Reading text:
--------
- Theatrical release poster
- Directed by: Qaushiq Mukherjee
- Written by: Naman Ramachandran
- Produced by: Steve Barron Celine Loop
- Cinematography: Qaushiq Mukherjee Siddhartha Nuni
- Edited by: Manas Mittal
- Music by: Miti Adhikari Neel Adhikari
- Production companies: Riley Corniche Pictures Oddjoint
- Distributed by: Netflix
- Release date: 24 January 2016 (Sundance);
- Running time: 95 minutes
- Country: India
- Language: English

= Brahman Naman =

2016 film by Qaushiq Mukherjee

Brahman Naman is a 2016 English-language Indian sex comedy film directed by Qaushiq Mukherjee. It was shown in the World Cinema Dramatic Competition section at the 2016 Sundance Film Festival. It was released on Netflix worldwide on 7 July 2016.
--------
The data:

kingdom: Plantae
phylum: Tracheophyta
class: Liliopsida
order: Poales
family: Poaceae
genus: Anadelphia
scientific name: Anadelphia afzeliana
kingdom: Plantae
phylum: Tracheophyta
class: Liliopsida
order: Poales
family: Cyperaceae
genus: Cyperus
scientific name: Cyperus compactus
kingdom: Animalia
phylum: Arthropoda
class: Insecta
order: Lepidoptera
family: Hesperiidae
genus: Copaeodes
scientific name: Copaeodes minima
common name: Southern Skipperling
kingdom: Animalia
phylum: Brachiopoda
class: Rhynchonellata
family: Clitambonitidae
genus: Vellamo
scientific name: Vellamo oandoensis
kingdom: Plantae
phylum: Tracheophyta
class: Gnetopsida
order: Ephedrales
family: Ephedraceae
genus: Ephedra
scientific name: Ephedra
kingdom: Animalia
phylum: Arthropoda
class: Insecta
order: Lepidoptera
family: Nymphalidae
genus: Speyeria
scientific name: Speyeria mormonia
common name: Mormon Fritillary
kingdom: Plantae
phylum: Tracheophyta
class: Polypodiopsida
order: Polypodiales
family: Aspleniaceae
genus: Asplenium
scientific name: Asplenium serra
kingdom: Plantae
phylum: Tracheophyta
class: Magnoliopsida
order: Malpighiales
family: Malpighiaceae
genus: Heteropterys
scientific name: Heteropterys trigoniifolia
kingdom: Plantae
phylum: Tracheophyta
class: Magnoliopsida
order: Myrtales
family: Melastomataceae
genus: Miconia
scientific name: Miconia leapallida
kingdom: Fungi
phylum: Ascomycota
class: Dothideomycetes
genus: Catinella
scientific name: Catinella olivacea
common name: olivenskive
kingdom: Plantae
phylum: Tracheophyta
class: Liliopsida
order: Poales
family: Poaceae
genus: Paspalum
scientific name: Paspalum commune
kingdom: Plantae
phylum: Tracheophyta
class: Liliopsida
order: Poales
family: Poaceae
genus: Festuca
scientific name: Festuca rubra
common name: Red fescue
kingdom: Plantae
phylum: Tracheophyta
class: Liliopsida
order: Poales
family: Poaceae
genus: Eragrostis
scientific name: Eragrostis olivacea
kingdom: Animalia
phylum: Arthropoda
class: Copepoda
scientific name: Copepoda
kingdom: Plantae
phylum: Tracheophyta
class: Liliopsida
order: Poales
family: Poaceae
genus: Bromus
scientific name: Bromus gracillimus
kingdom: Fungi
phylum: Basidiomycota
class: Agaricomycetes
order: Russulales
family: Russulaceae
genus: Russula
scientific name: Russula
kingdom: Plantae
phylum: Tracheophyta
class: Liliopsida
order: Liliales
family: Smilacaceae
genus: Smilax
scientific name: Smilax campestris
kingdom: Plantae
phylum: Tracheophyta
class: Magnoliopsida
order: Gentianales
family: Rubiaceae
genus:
--------
Work order:
From the Brahman Naman film details, list every person named in a credit, giving each name only once. The entries play no part in this work.

Problem solution:
Qaushiq Mukherjee, Naman Ramachandran, Steve Barron, Celine Loop, Siddhartha Nuni, Manas Mittal, Miti Adhikari, Neel Adhikari